March 16, 2017
I'm writing promise library, and perform testing like this..


	app = new Application();
	Promise p = app.exec(delegate void(){ // first delegate
			write("Hello");
			std.stdio.stdout.flush;
			int xxx = 777;
			auto p2 = app.exec!int(delegate int(){ // second delegate
					return xxx;
			});

			p2.success = delegate void(int result){
				writefln("We got result:%d",result);
			};
		});
	with(p){
		success = delegate void(){
			writeln(" world");
		};
	}

	app.run();

When the my library executing second promise, Supprisingly I got amazing result, I can do same thing that javascript can do.

I printed "We got result:777".

My question is, on seconds delegate.

How D access xxx variable? where context pointer refer to?
How D keep xxx variable persistent?
Why xxx is not swapped out when we leave first delegate?

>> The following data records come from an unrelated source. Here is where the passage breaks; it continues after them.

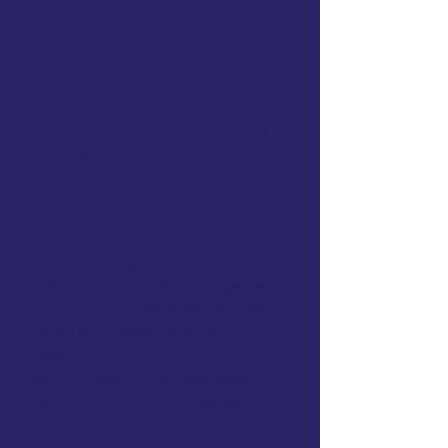
($399 value)
(9.5 hours of CEUs)
The Back to School Conference
($419
value)
The Caseload-to-Workload
Course
($299 value)
Earn Professional development by
listening to the OT Schoolhouse
Podcast
(ultimate time saver)
Support + Mentorship
The "OTP Lounge" to ask experienced
OTPs for support
without judgement
Live-on-Zoom Q&A sessions (Collab
Hours) with Jayson and the OTS
Team
Non-CEU events and discussions
(eg. Journal club calls, assessment
reviews, etc)
Opportunities for 1:1 mentorship calls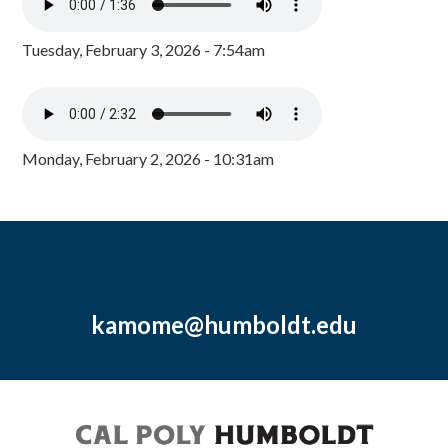
Tuesday, February 3, 2026 - 7:54am
Monday, February 2, 2026 - 10:31am
kamome@humboldt.edu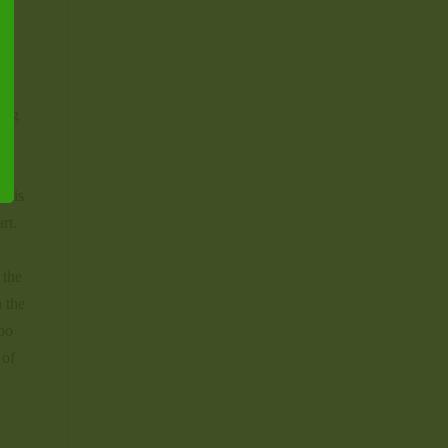
e
hing
 his
rt.
 the
n the
too
 of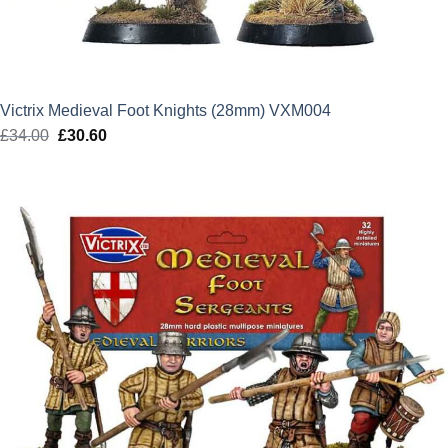
Victrix Medieval Foot Knights (28mm) VXM004
£
34.00
Original
£
30.60
Current
price
price
was:
is:
£34.00.
£30.60.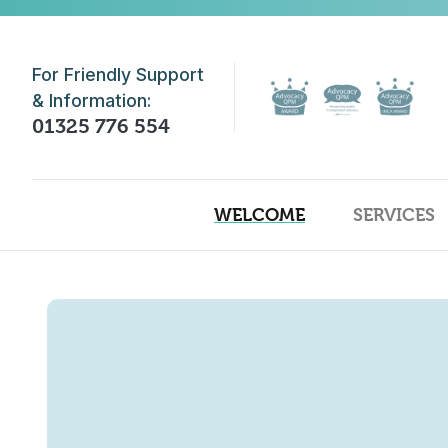
Skip to main content
For Friendly Support
& Information:
01325 776 554
WELCOME
SERVICES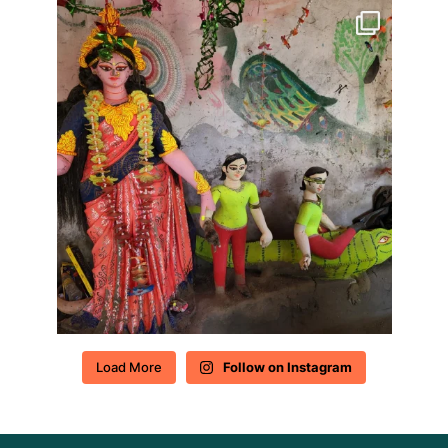
Load More
Follow on Instagram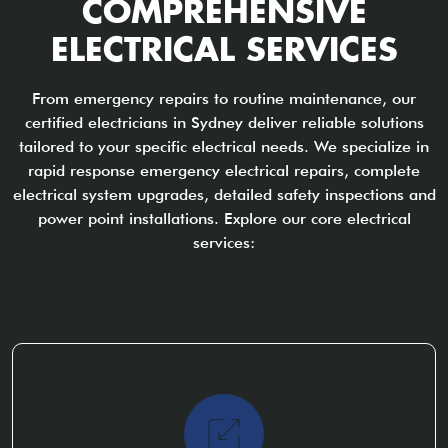
COMPREHENSIVE
ELECTRICAL SERVICES
From emergency repairs to routine maintenance, our
certified electricians in Sydney deliver reliable solutions
tailored to your specific electrical needs. We specialize in
rapid response emergency electrical repairs, complete
electrical system upgrades, detailed safety inspections and
power point installations. Explore our core electrical
services: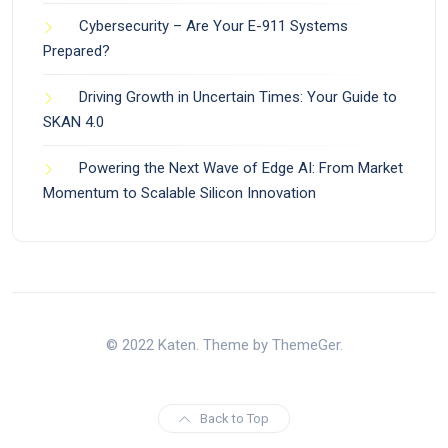
Cybersecurity – Are Your E-911 Systems
Prepared?
Driving Growth in Uncertain Times: Your Guide to
SKAN 4.0
Powering the Next Wave of Edge AI: From Market
Momentum to Scalable Silicon Innovation
© 2022 Katen. Theme by ThemeGer.
Back to Top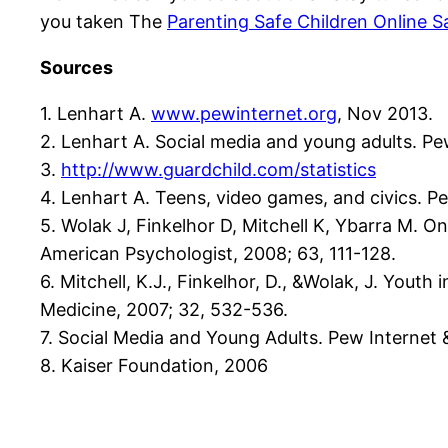
you taken The
Parenting Safe Children Online S
Sources
1. Lenhart A.
www.pewinternet.org
, Nov 2013.
2. Lenhart A. Social media and young adults. Pe
3.
http://www.guardchild.com/statistics
4. Lenhart A. Teens, video games, and civics. P
5. Wolak J, Finkelhor D, Mitchell K, Ybarra M. On
American Psychologist, 2008; 63, 111-128.
6. Mitchell, K.J., Finkelhor, D., &Wolak, J. Youth
Medicine, 2007; 32, 532-536.
7. Social Media and Young Adults. Pew Internet &
8. Kaiser Foundation, 2006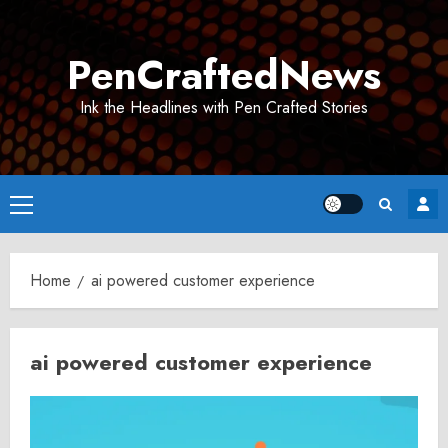
Skip
to
PenCraftedNews
content
Ink the Headlines with Pen Crafted Stories
Primary
Menu
Home
ai powered customer experience
ai powered customer experience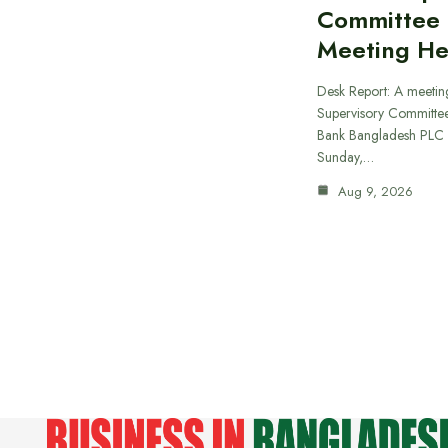
Committee
Meeting He
Desk Report: A meeting
Supervisory Committee
Bank Bangladesh PLC 
Sunday,…
Aug 9, 2026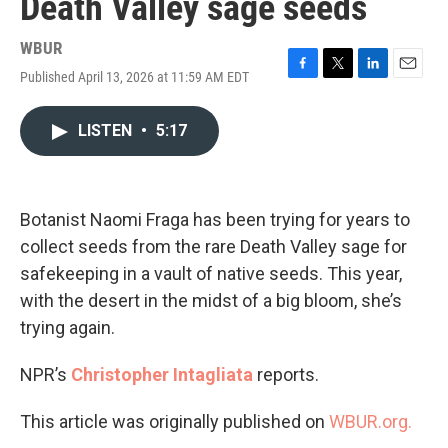
Death Valley sage seeds
WBUR
Published April 13, 2026 at 11:59 AM EDT
F
T
L
E
a
w
i
m
c
i
n
a
LISTEN
•
5:17
e
t
k
i
b
t
e
l
o
e
d
o
r
I
k
n
Botanist Naomi Fraga has been trying for years to
collect seeds from the rare Death Valley sage for
safekeeping in a vault of native seeds. This year,
with the desert in the midst of a big bloom, she’s
trying again.
NPR’s
Christopher Intagliata
reports.
This article was originally published on
WBUR.org.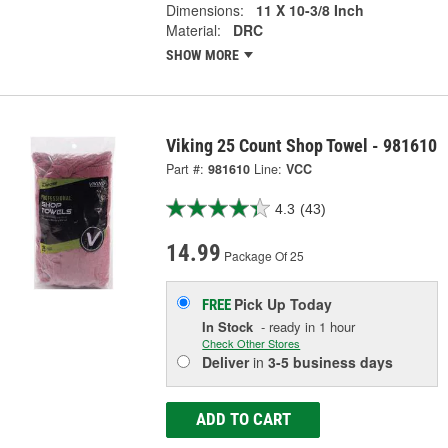
Dimensions:
11 X 10-3/8 Inch
Material:
DRC
SHOW MORE
Viking 25 Count Shop Towel - 981610
Part #:
981610
Line:
VCC
4.3
(43)
14.99
Package Of 25
Pick Up
Today
FREE
In Stock
- ready in 1 hour
Check Other Stores
Deliver
in
3-5 business days
ADD TO CART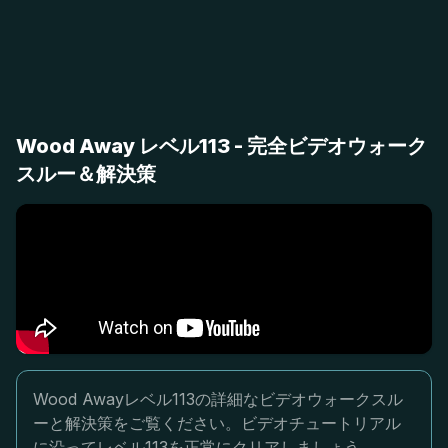
Wood Away レベル113 - 完全ビデオウォーク
スルー＆解決策
Wood Awayレベル113の詳細なビデオウォークスル
ーと解決策をご覧ください。ビデオチュートリアル
に沿ってレベル113を正常にクリアしましょう。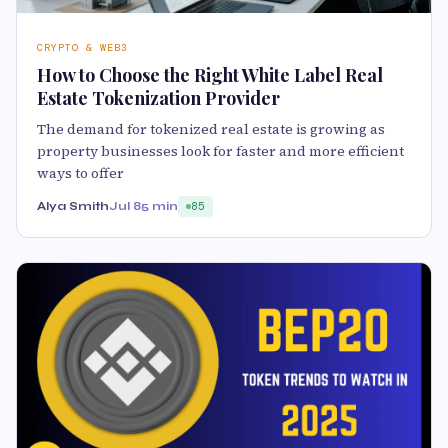
CRYPTO & WEB3
How to Choose the Right White Label Real
Estate Tokenization Provider
The demand for tokenized real estate is growing as
property businesses look for faster and more efficient
ways to offer
Alya Smith
Jul 8
5 min
85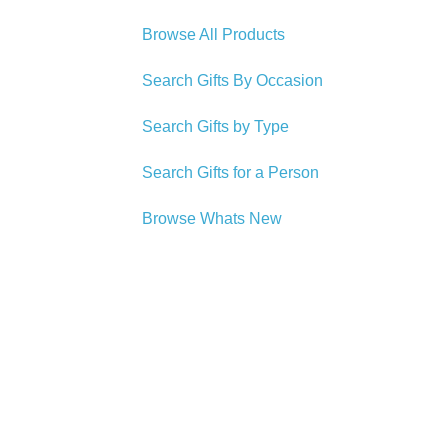
Browse All Products
Search Gifts By Occasion
Search Gifts by Type
Search Gifts for a Person
Browse Whats New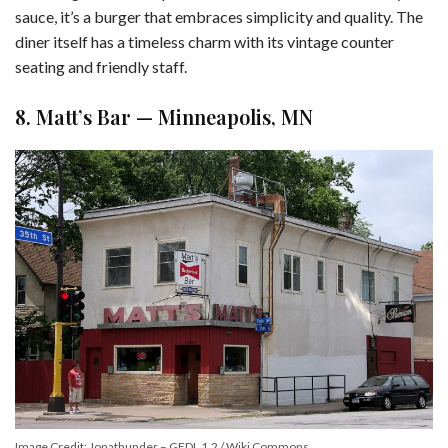
sauce, it’s a burger that embraces simplicity and quality. The
diner itself has a timeless charm with its vintage counter
seating and friendly staff.
8. Matt’s Bar — Minneapolis, MN
Image Credit: Jonathunder – GFDL 1.2 / Wiki Commons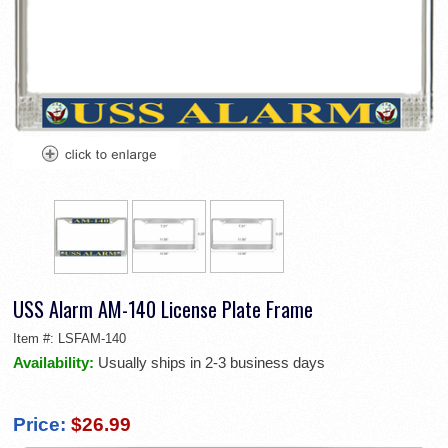
USS Alarm AM-140 License Plate Frame
Item #:
LSFAM-140
Availability:
Usually ships in 2-3 business days
Price:
$26.99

isn't that if we leave first delegate we execute RET n (on intel processor) and make the stack available for another call? so xxx memory address used by another function?

how this magic thing happen? or i just lucky got uncertain value but the value is 777 ?


Thank you guys, before.
March 16, 2017
On Thursday, 16 March 2017 at 14:53:27 UTC, Eko Wahyudin wrote:
> How D access xxx variable? where context pointer refer to?
> How D keep xxx variable persistent?
> Why xxx is not swapped out when we leave first delegate?

The compiler sees that you are going to reference the variable, and copies it to a heap buffer on function entry, so it uses that instead of the stack.

That heap buffer is reused across the delegates which is why it doesn't swap out (this is the same as Javascript's vars, but different than JS's `let` and C# and other languages).